You need enough skill to configure tools reliably, test edge cases, and explain limits honestly, but you do not need to write production software. Many strong providers come from operations, marketing or finance and win because they understand the business problem. If you cannot judge whether an output is safe to rely on, though, you are not ready to charge for it.
Should I build or resell?
Resell and configure existing tools for almost everything. Building your own model is expensive, slow and rarely what a small firm needs. Your margin comes from judgement, process and accountability, not from owning the underlying technology. Reserve custom development for cases where no existing tool fits, and price it accordingly.
What should I charge for my first project?
Quote a fixed price for a scoped piece of work, typically in the low thousands for a contained automation, after a short paid discovery. If you take a first client at cost for a case study, still put a real number on the invoice and mark the discount, so the value is visible. These figures are approximate and depend on complexity and your experience.
What if the client wants to own the prompts?
That is a reasonable ask, and often fair, because the prompts encode their process. Decide your position before quoting: you might hand over prompts and configurations on final payment while keeping your general methods and templates. Whatever you agree, write the ownership terms into the contract so there is no dispute later.
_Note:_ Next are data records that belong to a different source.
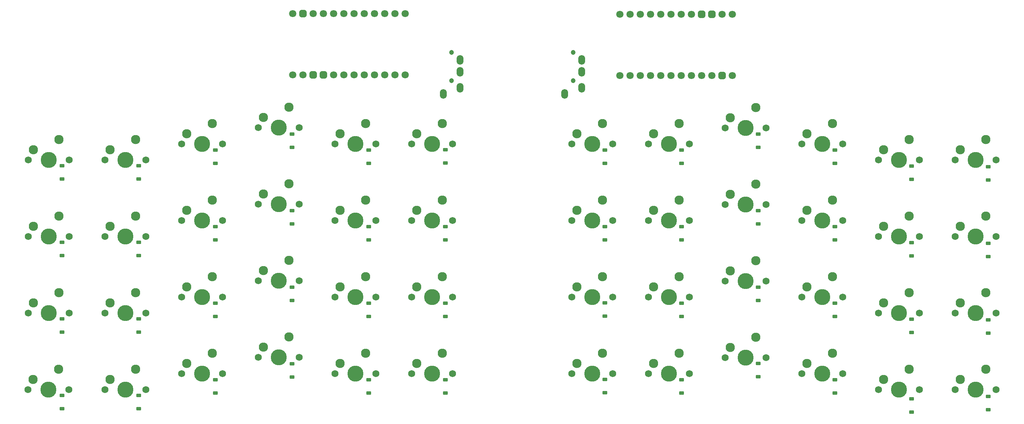
<source format=gbr>
%TF.GenerationSoftware,KiCad,Pcbnew,8.0.2*%
%TF.CreationDate,2024-05-01T20:17:27+07:00*%
%TF.ProjectId,apiratchai_split,61706972-6174-4636-9861-695f73706c69,rev?*%
%TF.SameCoordinates,Original*%
%TF.FileFunction,Soldermask,Bot*%
%TF.FilePolarity,Negative*%
%FSLAX46Y46*%
G04 Gerber Fmt 4.6, Leading zero omitted, Abs format (unit mm)*
G04 Created by KiCad (PCBNEW 8.0.2) date 2024-05-01 20:17:27*
%MOMM*%
%LPD*%
G01*
G04 APERTURE LIST*
G04 Aperture macros list*
%AMRoundRect*
0 Rectangle with rounded corners*
0 $1 Rounding radius*
0 $2 $3 $4 $5 $6 $7 $8 $9 X,Y pos of 4 corners*
0 Add a 4 corners polygon primitive as box body*
4,1,4,$2,$3,$4,$5,$6,$7,$8,$9,$2,$3,0*
0 Add four circle primitives for the rounded corners*
1,1,$1+$1,$2,$3*
1,1,$1+$1,$4,$5*
1,1,$1+$1,$6,$7*
1,1,$1+$1,$8,$9*
0 Add four rect primitives between the rounded corners*
20,1,$1+$1,$2,$3,$4,$5,0*
20,1,$1+$1,$4,$5,$6,$7,0*
20,1,$1+$1,$6,$7,$8,$9,0*
20,1,$1+$1,$8,$9,$2,$3,0*%
G04 Aperture macros list end*
%ADD10C,1.750000*%
%ADD11C,3.987800*%
%ADD12C,2.300000*%
%ADD13C,1.200000*%
%ADD14O,1.700000X2.400000*%
%ADD15C,1.800000*%
%ADD16RoundRect,0.450000X0.450000X-0.450000X0.450000X0.450000X-0.450000X0.450000X-0.450000X-0.450000X0*%
%ADD17RoundRect,0.450000X-0.450000X0.450000X-0.450000X-0.450000X0.450000X-0.450000X0.450000X0.450000X0*%
%ADD18RoundRect,0.225000X0.375000X-0.225000X0.375000X0.225000X-0.375000X0.225000X-0.375000X-0.225000X0*%
G04 APERTURE END LIST*
D10*
%TO.C,MX43*%
X157638750Y-123537500D03*
D11*
X162718750Y-123537500D03*
D10*
X167798750Y-123537500D03*
D12*
X158908750Y-120997500D03*
X165258750Y-118457500D03*
%TD*%
D10*
%TO.C,MX26*%
X176688750Y-66387500D03*
D11*
X181768750Y-66387500D03*
D10*
X186848750Y-66387500D03*
D12*
X177958750Y-63847500D03*
X184308750Y-61307500D03*
%TD*%
D10*
%TO.C,MX7*%
X22601250Y-89406250D03*
D11*
X27681250Y-89406250D03*
D10*
X32761250Y-89406250D03*
D12*
X23871250Y-86866250D03*
X30221250Y-84326250D03*
%TD*%
D13*
%TO.C,J3*%
X157956250Y-43656250D03*
X157956250Y-50656250D03*
D14*
X160056250Y-52456250D03*
X160056250Y-48456250D03*
X160056250Y-45456250D03*
X155856250Y-53956250D03*
%TD*%
D10*
%TO.C,MX31*%
X157638750Y-85437500D03*
D11*
X162718750Y-85437500D03*
D10*
X167798750Y-85437500D03*
D12*
X158908750Y-82897500D03*
X165258750Y-80357500D03*
%TD*%
D10*
%TO.C,MX21*%
X60701250Y-123537500D03*
D11*
X65781250Y-123537500D03*
D10*
X70861250Y-123537500D03*
D12*
X61971250Y-120997500D03*
X68321250Y-118457500D03*
%TD*%
D10*
%TO.C,MX18*%
X117851250Y-104487500D03*
D11*
X122931250Y-104487500D03*
D10*
X128011250Y-104487500D03*
D12*
X119121250Y-101947500D03*
X125471250Y-99407500D03*
%TD*%
D10*
%TO.C,MX24*%
X117851250Y-123537500D03*
D11*
X122931250Y-123537500D03*
D10*
X128011250Y-123537500D03*
D12*
X119121250Y-120997500D03*
X125471250Y-118457500D03*
%TD*%
D13*
%TO.C,J2*%
X127793750Y-43656250D03*
X127793750Y-50656250D03*
D14*
X129893750Y-52456250D03*
X129893750Y-48456250D03*
X129893750Y-45456250D03*
X125693750Y-53956250D03*
%TD*%
D10*
%TO.C,MX47*%
X233838750Y-127506250D03*
D11*
X238918750Y-127506250D03*
D10*
X243998750Y-127506250D03*
D12*
X235108750Y-124966250D03*
X241458750Y-122426250D03*
%TD*%
D10*
%TO.C,MX27*%
X195738750Y-62418750D03*
D11*
X200818750Y-62418750D03*
D10*
X205898750Y-62418750D03*
D12*
X197008750Y-59878750D03*
X203358750Y-57338750D03*
%TD*%
D10*
%TO.C,MX44*%
X176688750Y-123537500D03*
D11*
X181768750Y-123537500D03*
D10*
X186848750Y-123537500D03*
D12*
X177958750Y-120997500D03*
X184308750Y-118457500D03*
%TD*%
D10*
%TO.C,MX8*%
X41651250Y-89406250D03*
D11*
X46731250Y-89406250D03*
D10*
X51811250Y-89406250D03*
D12*
X42921250Y-86866250D03*
X49271250Y-84326250D03*
%TD*%
D10*
%TO.C,MX39*%
X195738750Y-100518750D03*
D11*
X200818750Y-100518750D03*
D10*
X205898750Y-100518750D03*
D12*
X197008750Y-97978750D03*
X203358750Y-95438750D03*
%TD*%
D15*
%TO.C,J1*%
X88265000Y-49212500D03*
X90805000Y-49212500D03*
D16*
X93345000Y-49212500D03*
X95885000Y-49212500D03*
D15*
X98425000Y-49212500D03*
X100965000Y-49212500D03*
X103505000Y-49212500D03*
X106045000Y-49212500D03*
X108585000Y-49212500D03*
X111125000Y-49212500D03*
X113665000Y-49212500D03*
X116205000Y-49212500D03*
X88265000Y-33972500D03*
D16*
X90805000Y-33972500D03*
D15*
X93345000Y-33972500D03*
X95885000Y-33972500D03*
X98425000Y-33972500D03*
X100965000Y-33972500D03*
X103505000Y-33972500D03*
X106045000Y-33972500D03*
X108585000Y-33972500D03*
X111125000Y-33972500D03*
X113665000Y-33972500D03*
X116205000Y-33972500D03*
%TD*%
D10*
%TO.C,MX1*%
X22601250Y-70356250D03*
D11*
X27681250Y-70356250D03*
D10*
X32761250Y-70356250D03*
D12*
X23871250Y-67816250D03*
X30221250Y-65276250D03*
%TD*%
D10*
%TO.C,MX15*%
X60701250Y-104487500D03*
D11*
X65781250Y-104487500D03*
D10*
X70861250Y-104487500D03*
D12*
X61971250Y-101947500D03*
X68321250Y-99407500D03*
%TD*%
D10*
%TO.C,MX25*%
X157638750Y-66387500D03*
D11*
X162718750Y-66387500D03*
D10*
X167798750Y-66387500D03*
D12*
X158908750Y-63847500D03*
X165258750Y-61307500D03*
%TD*%
D10*
%TO.C,MX37*%
X157638750Y-104487500D03*
D11*
X162718750Y-104487500D03*
D10*
X167798750Y-104487500D03*
D12*
X158908750Y-101947500D03*
X165258750Y-99407500D03*
%TD*%
D15*
%TO.C,J4*%
X197485000Y-34131250D03*
X194945000Y-34131250D03*
D17*
X192405000Y-34131250D03*
X189865000Y-34131250D03*
D15*
X187325000Y-34131250D03*
X184785000Y-34131250D03*
X182245000Y-34131250D03*
X179705000Y-34131250D03*
X177165000Y-34131250D03*
X174625000Y-34131250D03*
X172085000Y-34131250D03*
X169545000Y-34131250D03*
X197485000Y-49371250D03*
D17*
X194945000Y-49371250D03*
D15*
X192405000Y-49371250D03*
X189865000Y-49371250D03*
X187325000Y-49371250D03*
X184785000Y-49371250D03*
X182245000Y-49371250D03*
X179705000Y-49371250D03*
X177165000Y-49371250D03*
X174625000Y-49371250D03*
X172085000Y-49371250D03*
X169545000Y-49371250D03*
%TD*%
D10*
%TO.C,MX45*%
X195738750Y-119568750D03*
D11*
X200818750Y-119568750D03*
D10*
X205898750Y-119568750D03*
D12*
X197008750Y-117028750D03*
X203358750Y-114488750D03*
%TD*%
D10*
%TO.C,MX3*%
X60701250Y-66387500D03*
D11*
X65781250Y-66387500D03*
D10*
X70861250Y-66387500D03*
D12*
X61971250Y-63847500D03*
X68321250Y-61307500D03*
%TD*%
D10*
%TO.C,MX46*%
X214770000Y-123543750D03*
D11*
X219850000Y-123543750D03*
D10*
X224930000Y-123543750D03*
D12*
X216040000Y-121003750D03*
X222390000Y-118463750D03*
%TD*%
D10*
%TO.C,MX41*%
X233838750Y-108456250D03*
D11*
X238918750Y-108456250D03*
D10*
X243998750Y-108456250D03*
D12*
X235108750Y-105916250D03*
X241458750Y-103376250D03*
%TD*%
D10*
%TO.C,MX20*%
X41651250Y-127506250D03*
D11*
X46731250Y-127506250D03*
D10*
X51811250Y-127506250D03*
D12*
X42921250Y-124966250D03*
X49271250Y-122426250D03*
%TD*%
D10*
%TO.C,MX22*%
X79751250Y-119506250D03*
D11*
X84831250Y-119506250D03*
D10*
X89911250Y-119506250D03*
D12*
X81021250Y-116966250D03*
X87371250Y-114426250D03*
%TD*%
D10*
%TO.C,MX33*%
X195738750Y-81468750D03*
D11*
X200818750Y-81468750D03*
D10*
X205898750Y-81468750D03*
D12*
X197008750Y-78928750D03*
X203358750Y-76388750D03*
%TD*%
D10*
%TO.C,MX17*%
X98801250Y-104487500D03*
D11*
X103881250Y-104487500D03*
D10*
X108961250Y-104487500D03*
D12*
X100071250Y-101947500D03*
X106421250Y-99407500D03*
%TD*%
D10*
%TO.C,MX5*%
X98801250Y-66387500D03*
D11*
X103881250Y-66387500D03*
D10*
X108961250Y-66387500D03*
D12*
X100071250Y-63847500D03*
X106421250Y-61307500D03*
%TD*%
D10*
%TO.C,MX9*%
X60701250Y-85437500D03*
D11*
X65781250Y-85437500D03*
D10*
X70861250Y-85437500D03*
D12*
X61971250Y-82897500D03*
X68321250Y-80357500D03*
%TD*%
D10*
%TO.C,MX34*%
X214788750Y-85437500D03*
D11*
X219868750Y-85437500D03*
D10*
X224948750Y-85437500D03*
D12*
X216058750Y-82897500D03*
X222408750Y-80357500D03*
%TD*%
D10*
%TO.C,MX32*%
X176688750Y-85437500D03*
D11*
X181768750Y-85437500D03*
D10*
X186848750Y-85437500D03*
D12*
X177958750Y-82897500D03*
X184308750Y-80357500D03*
%TD*%
D10*
%TO.C,MX48*%
X252888750Y-127506250D03*
D11*
X257968750Y-127506250D03*
D10*
X263048750Y-127506250D03*
D12*
X254158750Y-124966250D03*
X260508750Y-122426250D03*
%TD*%
D10*
%TO.C,MX40*%
X214788750Y-104487500D03*
D11*
X219868750Y-104487500D03*
D10*
X224948750Y-104487500D03*
D12*
X216058750Y-101947500D03*
X222408750Y-99407500D03*
%TD*%
D10*
%TO.C,MX11*%
X98801250Y-85437500D03*
D11*
X103881250Y-85437500D03*
D10*
X108961250Y-85437500D03*
D12*
X100071250Y-82897500D03*
X106421250Y-80357500D03*
%TD*%
D10*
%TO.C,MX23*%
X98801250Y-123537500D03*
D11*
X103881250Y-123537500D03*
D10*
X108961250Y-123537500D03*
D12*
X100071250Y-120997500D03*
X106421250Y-118457500D03*
%TD*%
D10*
%TO.C,MX14*%
X41651250Y-108456250D03*
D11*
X46731250Y-108456250D03*
D10*
X51811250Y-108456250D03*
D12*
X42921250Y-105916250D03*
X49271250Y-103376250D03*
%TD*%
D10*
%TO.C,MX19*%
X22502500Y-127506250D03*
D11*
X27582500Y-127506250D03*
D10*
X32662500Y-127506250D03*
D12*
X23772500Y-124966250D03*
X30122500Y-122426250D03*
%TD*%
D10*
%TO.C,MX12*%
X117851250Y-85437500D03*
D11*
X122931250Y-85437500D03*
D10*
X128011250Y-85437500D03*
D12*
X119121250Y-82897500D03*
X125471250Y-80357500D03*
%TD*%
D10*
%TO.C,MX30*%
X252888750Y-70356250D03*
D11*
X257968750Y-70356250D03*
D10*
X263048750Y-70356250D03*
D12*
X254158750Y-67816250D03*
X260508750Y-65276250D03*
%TD*%
D10*
%TO.C,MX10*%
X79751250Y-81406250D03*
D11*
X84831250Y-81406250D03*
D10*
X89911250Y-81406250D03*
D12*
X81021250Y-78866250D03*
X87371250Y-76326250D03*
%TD*%
D10*
%TO.C,MX2*%
X41651250Y-70356250D03*
D11*
X46731250Y-70356250D03*
D10*
X51811250Y-70356250D03*
D12*
X42921250Y-67816250D03*
X49271250Y-65276250D03*
%TD*%
D10*
%TO.C,MX42*%
X252888750Y-108456250D03*
D11*
X257968750Y-108456250D03*
D10*
X263048750Y-108456250D03*
D12*
X254158750Y-105916250D03*
X260508750Y-103376250D03*
%TD*%
D10*
%TO.C,MX16*%
X79751250Y-100456250D03*
D11*
X84831250Y-100456250D03*
D10*
X89911250Y-100456250D03*
D12*
X81021250Y-97916250D03*
X87371250Y-95376250D03*
%TD*%
D10*
%TO.C,MX29*%
X233838750Y-70356250D03*
D11*
X238918750Y-70356250D03*
D10*
X243998750Y-70356250D03*
D12*
X235108750Y-67816250D03*
X241458750Y-65276250D03*
%TD*%
D10*
%TO.C,MX28*%
X214788750Y-66387500D03*
D11*
X219868750Y-66387500D03*
D10*
X224948750Y-66387500D03*
D12*
X216058750Y-63847500D03*
X222408750Y-61307500D03*
%TD*%
D10*
%TO.C,MX36*%
X252888750Y-89406250D03*
D11*
X257968750Y-89406250D03*
D10*
X263048750Y-89406250D03*
D12*
X254158750Y-86866250D03*
X260508750Y-84326250D03*
%TD*%
D10*
%TO.C,MX13*%
X22601250Y-108456250D03*
D11*
X27681250Y-108456250D03*
D10*
X32761250Y-108456250D03*
D12*
X23871250Y-105916250D03*
X30221250Y-103376250D03*
%TD*%
D10*
%TO.C,MX4*%
X79751250Y-62356250D03*
D11*
X84831250Y-62356250D03*
D10*
X89911250Y-62356250D03*
D12*
X81021250Y-59816250D03*
X87371250Y-57276250D03*
%TD*%
D10*
%TO.C,MX38*%
X176688750Y-104487500D03*
D11*
X181768750Y-104487500D03*
D10*
X186848750Y-104487500D03*
D12*
X177958750Y-101947500D03*
X184308750Y-99407500D03*
%TD*%
D10*
%TO.C,MX35*%
X233838750Y-89406250D03*
D11*
X238918750Y-89406250D03*
D10*
X243998750Y-89406250D03*
D12*
X235108750Y-86866250D03*
X241458750Y-84326250D03*
%TD*%
D10*
%TO.C,MX6*%
X117851250Y-66387500D03*
D11*
X122931250Y-66387500D03*
D10*
X128011250Y-66387500D03*
D12*
X119121250Y-63847500D03*
X125471250Y-61307500D03*
%TD*%
D18*
%TO.C,D16*%
X88106250Y-105343750D03*
X88106250Y-102043750D03*
%TD*%
%TO.C,D12*%
X126206250Y-90262500D03*
X126206250Y-86962500D03*
%TD*%
%TO.C,D26*%
X184943750Y-71212500D03*
X184943750Y-67912500D03*
%TD*%
%TO.C,D17*%
X107156250Y-109312500D03*
X107156250Y-106012500D03*
%TD*%
%TO.C,D10*%
X88106250Y-86293750D03*
X88106250Y-82993750D03*
%TD*%
%TO.C,D44*%
X184943750Y-128362500D03*
X184943750Y-125062500D03*
%TD*%
%TO.C,D37*%
X165893750Y-109250000D03*
X165893750Y-105950000D03*
%TD*%
%TO.C,D34*%
X223043750Y-90262500D03*
X223043750Y-86962500D03*
%TD*%
%TO.C,D13*%
X30956250Y-113218750D03*
X30956250Y-109918750D03*
%TD*%
%TO.C,D8*%
X50006250Y-94168750D03*
X50006250Y-90868750D03*
%TD*%
%TO.C,D23*%
X107156250Y-128362500D03*
X107156250Y-125062500D03*
%TD*%
%TO.C,D24*%
X126206250Y-128362500D03*
X126206250Y-125062500D03*
%TD*%
%TO.C,D32*%
X184943750Y-90262500D03*
X184943750Y-86962500D03*
%TD*%
%TO.C,D14*%
X50006250Y-113218750D03*
X50006250Y-109918750D03*
%TD*%
%TO.C,D28*%
X223043750Y-71212500D03*
X223043750Y-67912500D03*
%TD*%
%TO.C,D4*%
X88106250Y-67243750D03*
X88106250Y-63943750D03*
%TD*%
%TO.C,D43*%
X165893750Y-128300000D03*
X165893750Y-125000000D03*
%TD*%
%TO.C,D38*%
X184943750Y-109312500D03*
X184943750Y-106012500D03*
%TD*%
%TO.C,D2*%
X50006250Y-75118750D03*
X50006250Y-71818750D03*
%TD*%
%TO.C,D41*%
X242093750Y-113281250D03*
X242093750Y-109981250D03*
%TD*%
%TO.C,D21*%
X69056250Y-128362500D03*
X69056250Y-125062500D03*
%TD*%
%TO.C,D6*%
X126206250Y-71150000D03*
X126206250Y-67850000D03*
%TD*%
%TO.C,D47*%
X242093750Y-133125000D03*
X242093750Y-129825000D03*
%TD*%
%TO.C,D33*%
X203993750Y-86293750D03*
X203993750Y-82993750D03*
%TD*%
%TO.C,D48*%
X261143750Y-132556250D03*
X261143750Y-129256250D03*
%TD*%
%TO.C,D36*%
X261143750Y-94456250D03*
X261143750Y-91156250D03*
%TD*%
%TO.C,D7*%
X30956250Y-94168750D03*
X30956250Y-90868750D03*
%TD*%
%TO.C,D3*%
X69056250Y-71212500D03*
X69056250Y-67912500D03*
%TD*%
%TO.C,D22*%
X88106250Y-124393750D03*
X88106250Y-121093750D03*
%TD*%
%TO.C,D20*%
X50006250Y-132268750D03*
X50006250Y-128968750D03*
%TD*%
%TO.C,D27*%
X203993750Y-67243750D03*
X203993750Y-63943750D03*
%TD*%
%TO.C,D30*%
X261143750Y-75406250D03*
X261143750Y-72106250D03*
%TD*%
%TO.C,D45*%
X203993750Y-124331250D03*
X203993750Y-121031250D03*
%TD*%
%TO.C,D39*%
X203993750Y-105343750D03*
X203993750Y-102043750D03*
%TD*%
%TO.C,D5*%
X107156250Y-71212500D03*
X107156250Y-67912500D03*
%TD*%
%TO.C,D42*%
X261143750Y-113506250D03*
X261143750Y-110206250D03*
%TD*%
%TO.C,D35*%
X242093750Y-94231250D03*
X242093750Y-90931250D03*
%TD*%
%TO.C,D15*%
X69056250Y-109312500D03*
X69056250Y-106012500D03*
%TD*%
%TO.C,D46*%
X223043750Y-128362500D03*
X223043750Y-125062500D03*
%TD*%
%TO.C,D31*%
X165893750Y-90262500D03*
X165893750Y-86962500D03*
%TD*%
%TO.C,D19*%
X30956250Y-132268750D03*
X30956250Y-128968750D03*
%TD*%
%TO.C,D1*%
X30956250Y-75118750D03*
X30956250Y-71818750D03*
%TD*%
%TO.C,D9*%
X69056250Y-90262500D03*
X69056250Y-86962500D03*
%TD*%
%TO.C,D18*%
X126206250Y-109312500D03*
X126206250Y-106012500D03*
%TD*%
%TO.C,D25*%
X165893750Y-71212500D03*
X165893750Y-67912500D03*
%TD*%
%TO.C,D40*%
X223043750Y-109312500D03*
X223043750Y-106012500D03*
%TD*%
%TO.C,D11*%
X107156250Y-90262500D03*
X107156250Y-86962500D03*
%TD*%
%TO.C,D29*%
X242093750Y-75243750D03*
X242093750Y-71943750D03*
%TD*%
M02*

</source>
Do I need to register for VAT or a limited company?
You can start as a sole trader and register with HMRC; a limited company adds protection and credibility but more admin. VAT registration is only mandatory once your turnover passes the threshold. Our guide to what counts as a small business in the UK explains the bands, and if you take on help, follow the checklist for hiring your first employee.
What to do next
- Choose one axis and write your sentence. Decide the sector or process you serve and draft the one line a client would repeat about you. Everything else follows from it.
- Line up your legals. Buy professional indemnity insurance, get a contract template with a liability cap and review clause, and prepare a processor agreement and privacy wording using the ICO guidance.
- Land one proof project. Approach an accountant or agency partner, or a business with a contained problem, and deliver one job at cost with agreed before-and-after numbers.
- Price to protect yourself. Run paid discovery before every quote, pass through or cap usage costs, and keep a retainer offer ready for the work that follows.